School of Computer Science, Institute for Research in Fundamental Science (IPM), P.O.Box 19395-5746, Tehran, Iran.
Soc Netw Anal Min. 2022;12(1):4. doi: 10.1007/s13278-021-00800-9. Epub 2021 Nov 14.
Nowadays, a massive number of people are involved in various social media. This fact enables organizations and institutions to more easily access their audiences across the globe. Some of them use as an automatic entity to gain intangible access and influence on their users by faster content propagation. Thereby, malicious social bots are populating more and more to fool humans with their unrealistic behavior and content. Hence, that's necessary to distinguish these fake social accounts from real ones. Multiple approaches have been investigated in the literature to answer this problem. Statistical machine learning methods are one of them focusing on handcrafted features to represent characteristics of social bots. Although they reached successful results in some cases, they relied on the bot's behavior and failed in the behavioral change patterns of bots. On the other hands, more advanced deep neural network-based methods aim to overcome this limitation. as new technology from this domain is a semi-supervised method that demonstrates to extract the behavioral pattern of the data. In this work, we use GAN to leak more information of bot samples for state-of-the-art textual bot detection method (). Although GAN augments low labeled data, original textual GAN () has the known limitation of convergence. In this paper, we invested this limitation and customized the GAN idea in a new framework called , in which the generator and classifier connect by an LSTM layer as a shared channel between them. Our experimental results on a bench-marked dataset of Twitter social bot show our proposed framework outperforms the existing contextual LSTM method by increasing bot detection probabilities.
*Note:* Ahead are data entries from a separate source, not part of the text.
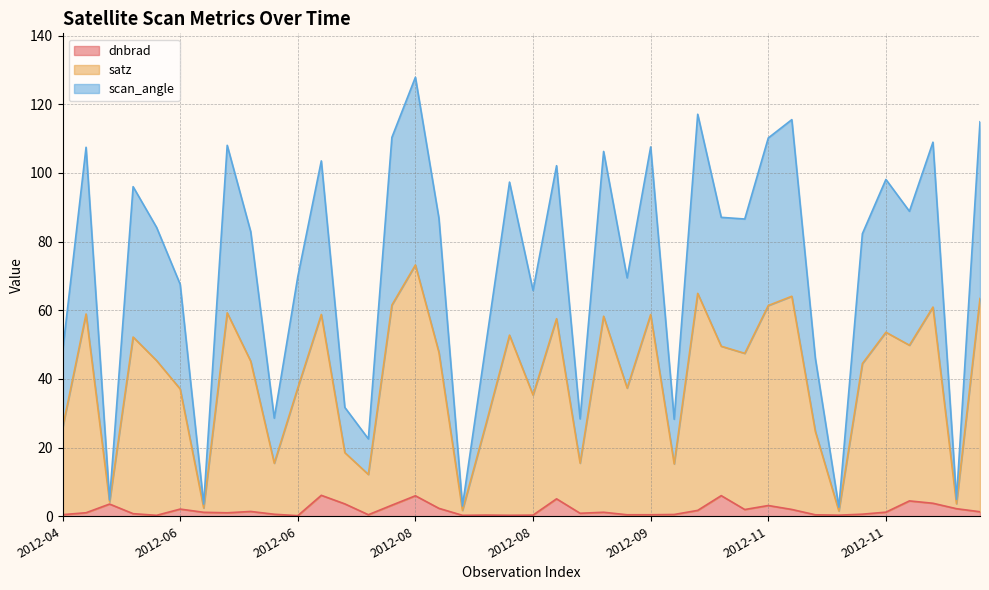

Where does the scan_angle series first go above 47?

2012-04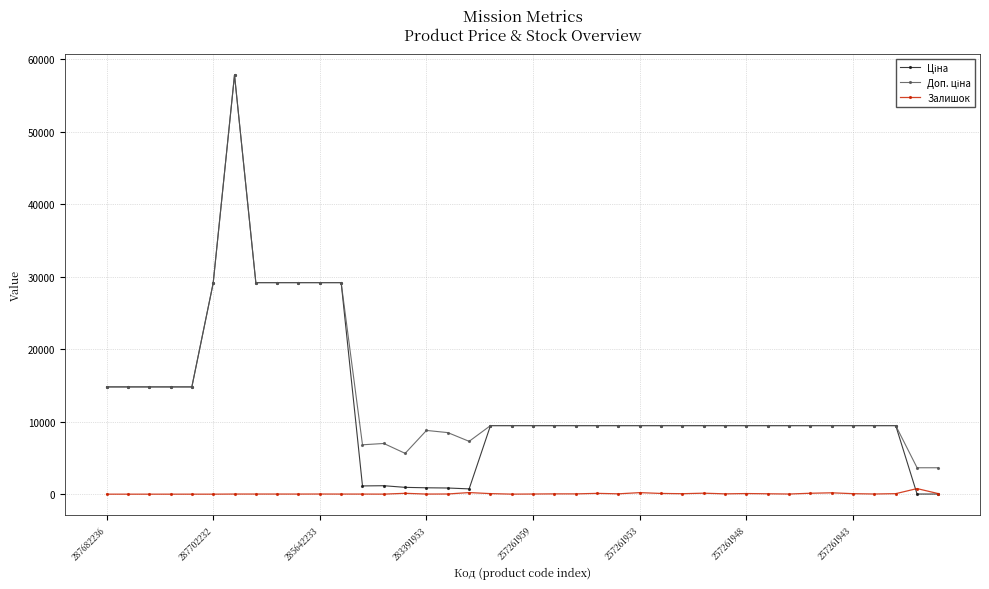

Count the number of data series in this chart.

3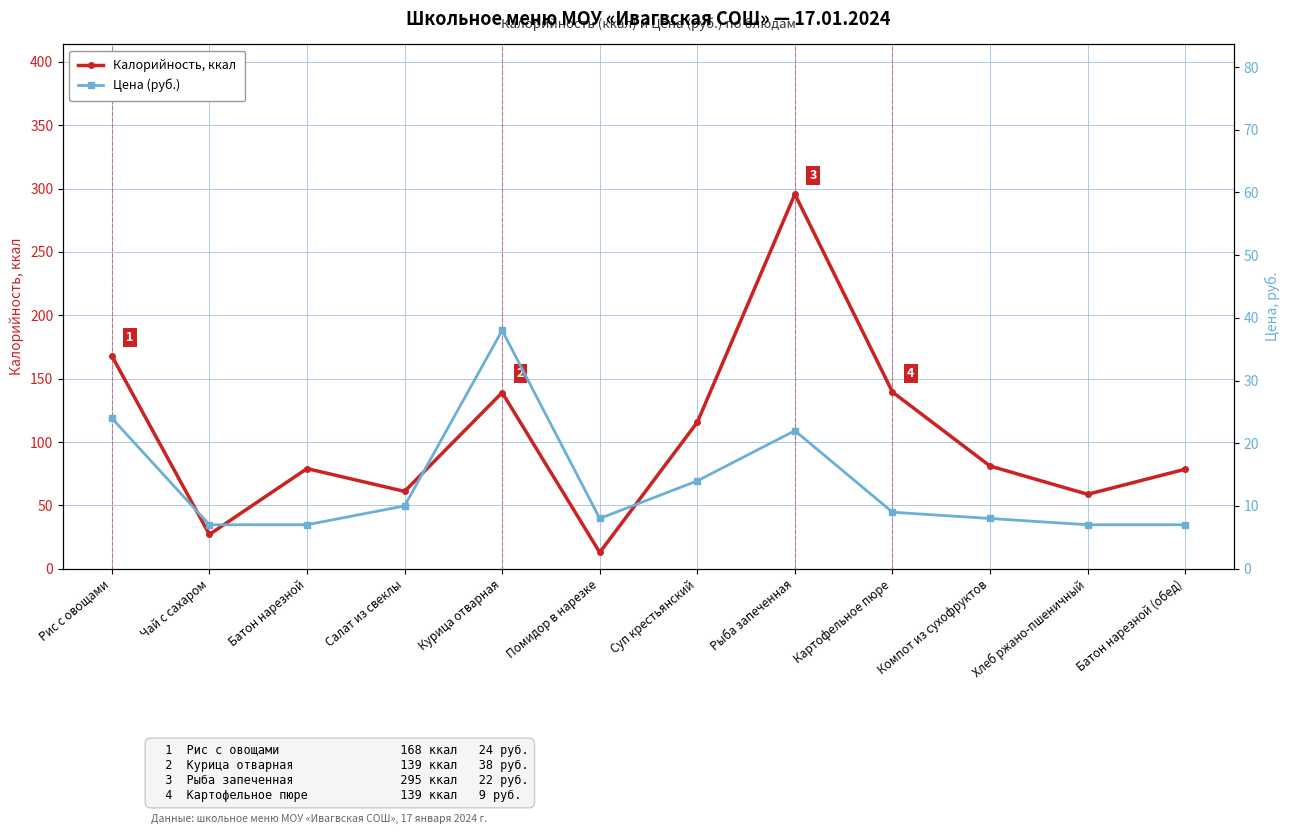

True or false: Калорийность, ккал and Цена (руб.) cross at least once.

False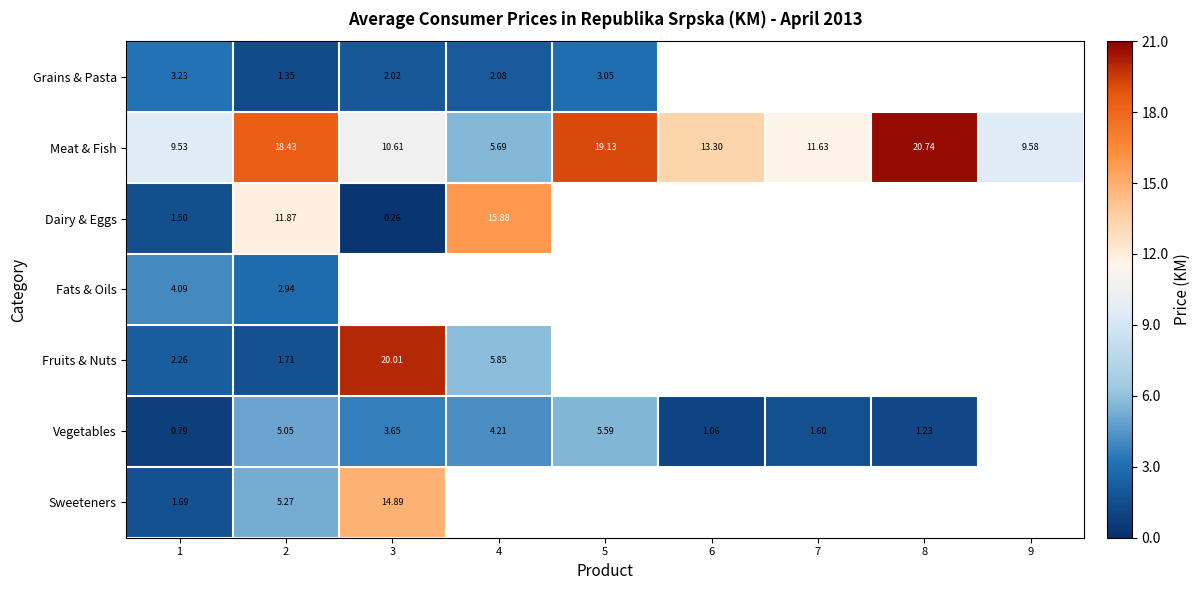

Is the value of Dairy & Eggs at 1 greater than the value of Vegetables at 1?

Yes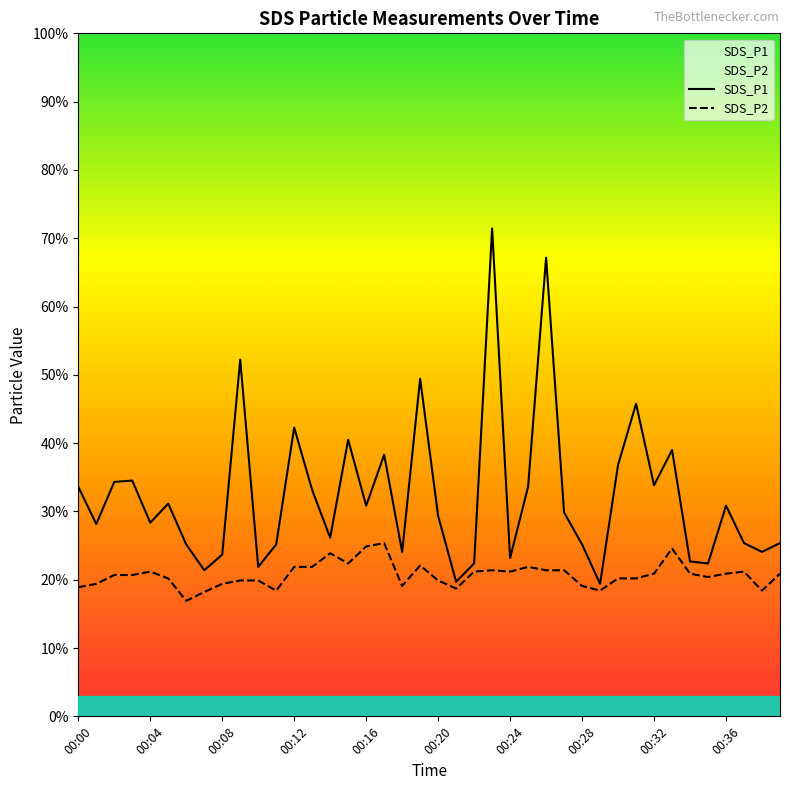

Where does the SDS_P1 series first go above 3?

00:00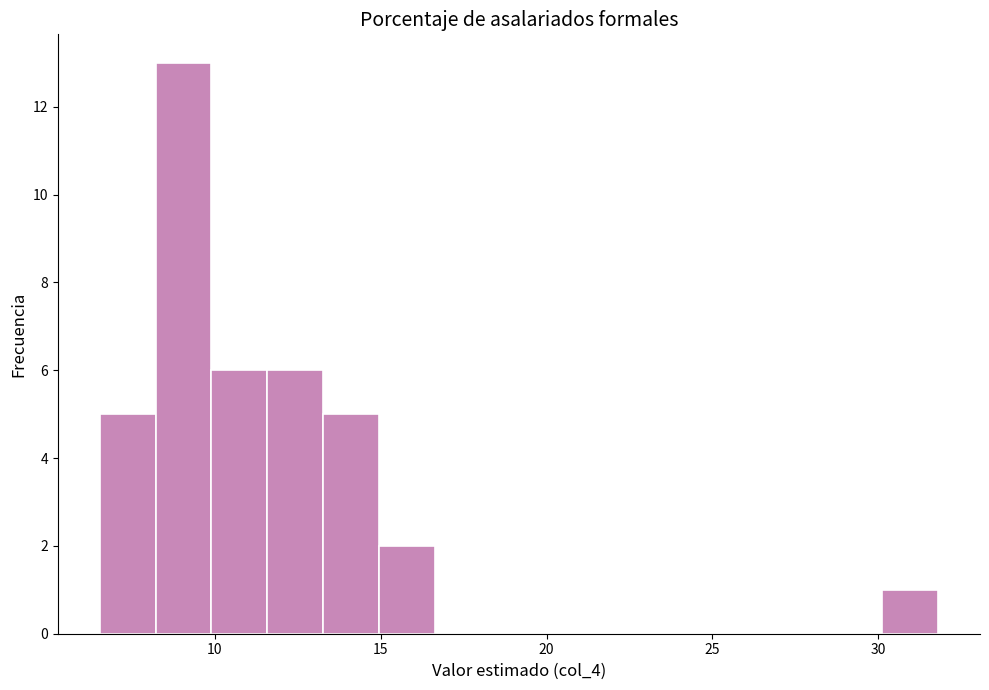

Around what value on the x-axis is the tallest bar? Give the approximate position of its centre, as read against the axis.

9.0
如今,大量的人参与到各种社交媒体中。这一事实使得组织和机构能够更轻松地接触到全球各地的受众。其中一些组织将社交媒体用作一种自动实体,通过更快地传播内容来无形地接触和影响其用户。因此,恶意社交机器人越来越多,它们以不切实际的行为和内容来欺骗人类。因此,有必要将这些虚假社交账户与真实账户区分开来。文献中已经研究了多种方法来解决这个问题。统计机器学习方法就是其中之一,它专注于用手工制作的特征来表示社交机器人的特征。尽管它们在某些情况下取得了成功,但它们依赖于机器人的行为,并且在机器人行为变化模式方面存在不足。另一方面,更先进的基于深度神经网络的方法旨在克服这一局限性。作为该领域的新技术,是一种半监督方法,它能够展示提取数据的行为模式。在这项工作中,我们使用生成对抗网络(GAN)为最先进的文本机器人检测方法泄露更多机器人样本的信息。尽管生成对抗网络增强了低标注数据,但原始文本生成对抗网络存在已知的收敛局限性。在本文中,我们研究了这一局限性,并在一个名为的新框架中定制了生成对抗网络的理念,在该框架中,生成器和分类器通过一个长短期记忆(LSTM)层连接起来,作为它们之间的共享通道。我们在一个经过基准测试的推特社交机器人数据集上的实验结果表明,我们提出的框架通过提高机器人检测概率,优于现有的上下文长短期记忆方法。